Travelling into space, a prospect which once seemed an almost impossibility, could one day be as simple as stepping into an elevator. The concept has been studied for decades, proposing to transport cargo into space. Aiming to eventually carry humans, they would provide a permanent and cheaper alternative to rockets.
Imagine getting into a lift, knowing you’ll reach your level a few days later, or even in a week’s time. Space elevators will consist of a cable that needs to be substantial enough to cover the 35,786 kilometres between the Earth’s surface and the edge of geostationary orbit – the point where satellites follow Earth’s rotation.
In the proposed design, a cable roughly 100 million times longer than its width attaches to an enormous orbiting counterweight. Gravity working on Earth pulls the cable downwards towards its surface, while the opposing centrifugal force pulls the counterweight outwards.
The concept of a space elevator was first described by Konstantin Tsiolkovsky in 1895, albeit much simpler. Inspired by the Eiffel Tower, he put forward the idea of building a tower high enough to reach into space. The theory made sense, but in practice it was flawed, as the bottom of the tower would be unable to withstand the weight above it. Using tension, the new cable system is more mechanically viable.
Unlike traditional elevators, space elevators won’t use moving cables to lift a platform. Instead they’ll use ‘climbers’, with people or objects inside, travelling along a single stationary cable. Many of these climbers would need to be moving at the same time and in both directions to prevent the vibrations disrupting their motion.
While there have been many proposed plans for the construction of space elevators, studies show that they are implausible until a suitable material that can support the tension created in such a huge contraption is found.
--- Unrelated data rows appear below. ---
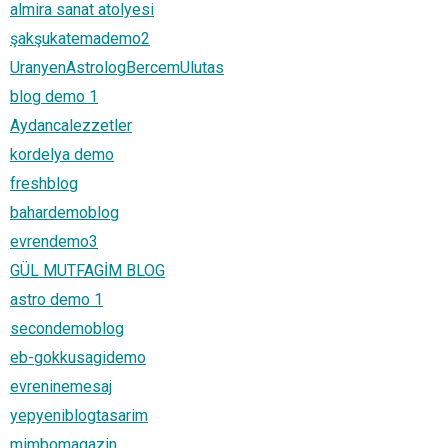
almira sanat atolyesi
şakşukatemademo2
UranyenAstrologBercemUlutas
blog demo 1
Aydancalezzetler
kordelya demo
freshblog
bahardemoblog
evrendemo3
GÜL MUTFAGİM BLOG
astro demo 1
secondemoblog
eb-gokkusagidemo
evreninemesaj
yepyeniblogtasarim
mimbomagazin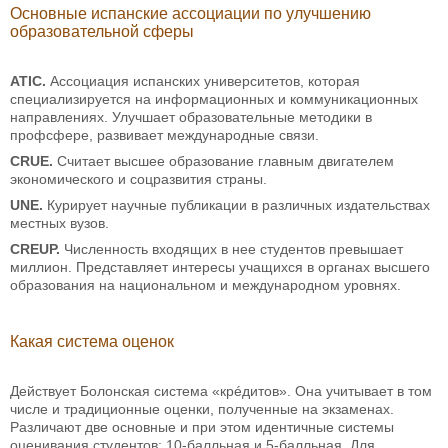
Основные испанские ассоциации по улучшению
образовательной сферы
ATIC.
Ассоциация испанских университетов, которая
специализируется на информационных и коммуникационных
направлениях. Улучшает образовательные методики в
профсфере, развивает международные связи.
CRUE.
Считает высшее образование главным двигателем
экономического и соцразвития страны.
UNE.
Курирует научные публикации в различных издательствах
местных вузов.
CREUP.
Численность входящих в нее студентов превышает
миллион. Представляет интересы учащихся в органах высшего
образования на национальном и международном уровнях.
Какая система оценок
Действует Болонская система «крéдитов». Она учитывает в том
числе и традиционные оценки, полученные на экзаменах.
Различают две основные и при этом идентичные системы
оценивания студентов: 10-балльная и 5-балльная. Для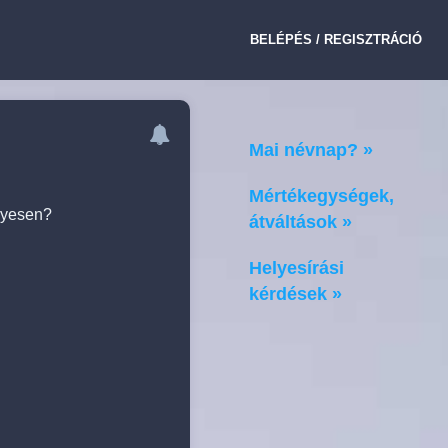
BELÉPÉS / REGISZTRÁCIÓ
Mai névnap? »
Mértékegységek,
elyesen?
átváltások »
Helyesírási
kérdések »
Solar space elevator power
These space elevators could have a further use in sourcing energy for Earth. Solar panels attached to these structures in space are able to absorb many times more energy than they would do on Earth. This is due to the Sun’s light in space being unfiltered. Clouds and other weather that obstruct the Sun’s rays from reaching a solar panel on Earth are not found past geostationary orbit.
These panels have the potential to generate large amounts of electricity that, rather than solely being used to transport climbers into space, could be supplied to stations and cities on Earth.